KaBar compared to my new favorite knife

A trail knife must, aside from keeping its edge, hold together.  The blade can’t break off or chip and the handle must be comfortable enough to protect the hand.  While four inch blades make good woodcarving knives they are on the short side for trail knives especially in the American Southwest and primarily the brushlands where short blades can be dangerous around thorny plants.  I’ve said this many times but it’s always worth repeating.  If “don’t worry nothing will happen” becomes “damnit, something happened” then you’ll want a longer blade in desert, brushland and jungle environments.  It’s for that reason that I’ve learned the best trail knives have blades at least six inches long but I prefer seven or eight inch blade lengths.  In forested lands the short Scandi-bladed knife works but in the grueling deserts, brushlands and jungles you need more than that I assure you.  I have no favorite blade steel but I wouldn’t go lower than 1074 for carbon steel and I have had great success with 5160 spring steel.  The blades should be tempered in the mid to high 50s Rockwell but that is primarily along the blade edge.  The spine should be tempered down a bit and the tang area where the blade meets the handle should be tempered lower in order to make the knife robust.  Military blades are good knives but not necessarily the best.  The military buys millions of knives and concessions are made to economics and that doesn’t always translate to a great blade.  I had an uncle who spent WWII hopscotching across the Southern Pacific courtesy of his Uncle Sam.  He was a quiet man but he kept a journal and I remember reading about places called Guadalcanal, Tarawa and Guam.  He mentioned once that they broke a lot of knives and sometimes they’d gather up razor blades and broken knife blades and wedge them into palm tree trunks as “deterrents.”  Still, the KaBar USMC and USN and the Ontario USAF all have stick tangs and those will break if given some persuasion.
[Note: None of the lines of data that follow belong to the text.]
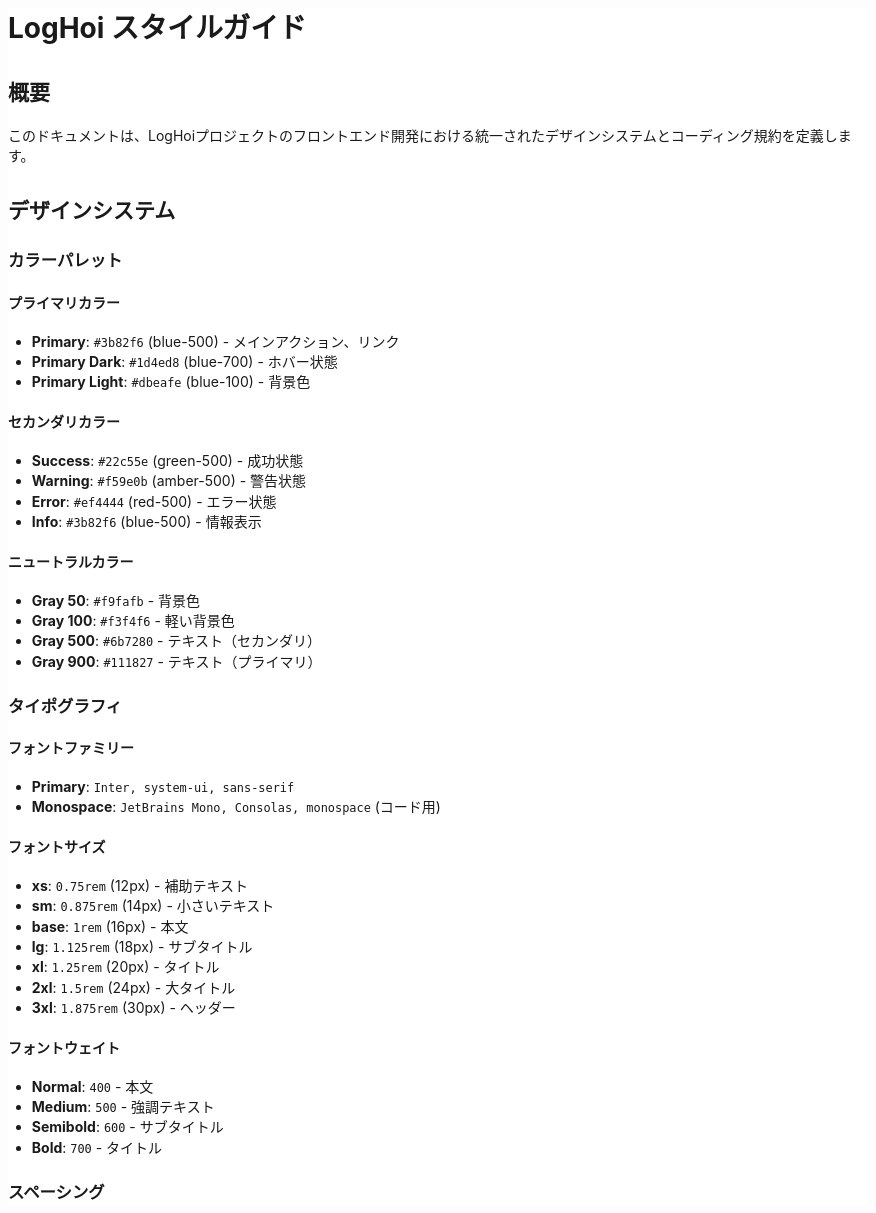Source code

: # LogHoi スタイルガイド

## 概要

このドキュメントは、LogHoiプロジェクトのフロントエンド開発における統一されたデザインシステムとコーディング規約を定義します。

## デザインシステム

### カラーパレット

#### プライマリカラー
- **Primary**: `#3b82f6` (blue-500) - メインアクション、リンク
- **Primary Dark**: `#1d4ed8` (blue-700) - ホバー状態
- **Primary Light**: `#dbeafe` (blue-100) - 背景色

#### セカンダリカラー
- **Success**: `#22c55e` (green-500) - 成功状態
- **Warning**: `#f59e0b` (amber-500) - 警告状態
- **Error**: `#ef4444` (red-500) - エラー状態
- **Info**: `#3b82f6` (blue-500) - 情報表示

#### ニュートラルカラー
- **Gray 50**: `#f9fafb` - 背景色
- **Gray 100**: `#f3f4f6` - 軽い背景色
- **Gray 500**: `#6b7280` - テキスト（セカンダリ）
- **Gray 900**: `#111827` - テキスト（プライマリ）

### タイポグラフィ

#### フォントファミリー
- **Primary**: `Inter, system-ui, sans-serif`
- **Monospace**: `JetBrains Mono, Consolas, monospace` (コード用)

#### フォントサイズ
- **xs**: `0.75rem` (12px) - 補助テキスト
- **sm**: `0.875rem` (14px) - 小さいテキスト
- **base**: `1rem` (16px) - 本文
- **lg**: `1.125rem` (18px) - サブタイトル
- **xl**: `1.25rem` (20px) - タイトル
- **2xl**: `1.5rem` (24px) - 大タイトル
- **3xl**: `1.875rem` (30px) - ヘッダー

#### フォントウェイト
- **Normal**: `400` - 本文
- **Medium**: `500` - 強調テキスト
- **Semibold**: `600` - サブタイトル
- **Bold**: `700` - タイトル

### スペーシング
These days I carry one of my own blades made from either 5160 steel or 1095 steel.  A ranch hand showed me the knife he’d purchased at the local pulga or flea market.  It was a Chinese job made from 440A stainless steel.  He kept a six inch mill file in his back pocket in order to keep the blade sharp.  I am no fan of stainless steel but others will disagree.  Maybe that’s the thing to keep in mind when selecting a trail knife.  The decision is yours.  But ask yourself: What might go wrong and if it does do I have the knife I would need just in case.  And then try to imagine a young Woods Roamer stranded in a drifting motor boat in the middle of a jungle river dismantling a wooden bench then fashioning three paddles and all the while thinking…Damn, we should’ve been prepared.  Fortunately the KaBar worked that day as it has done millions of times in other places.  But it was a valuable learning experience.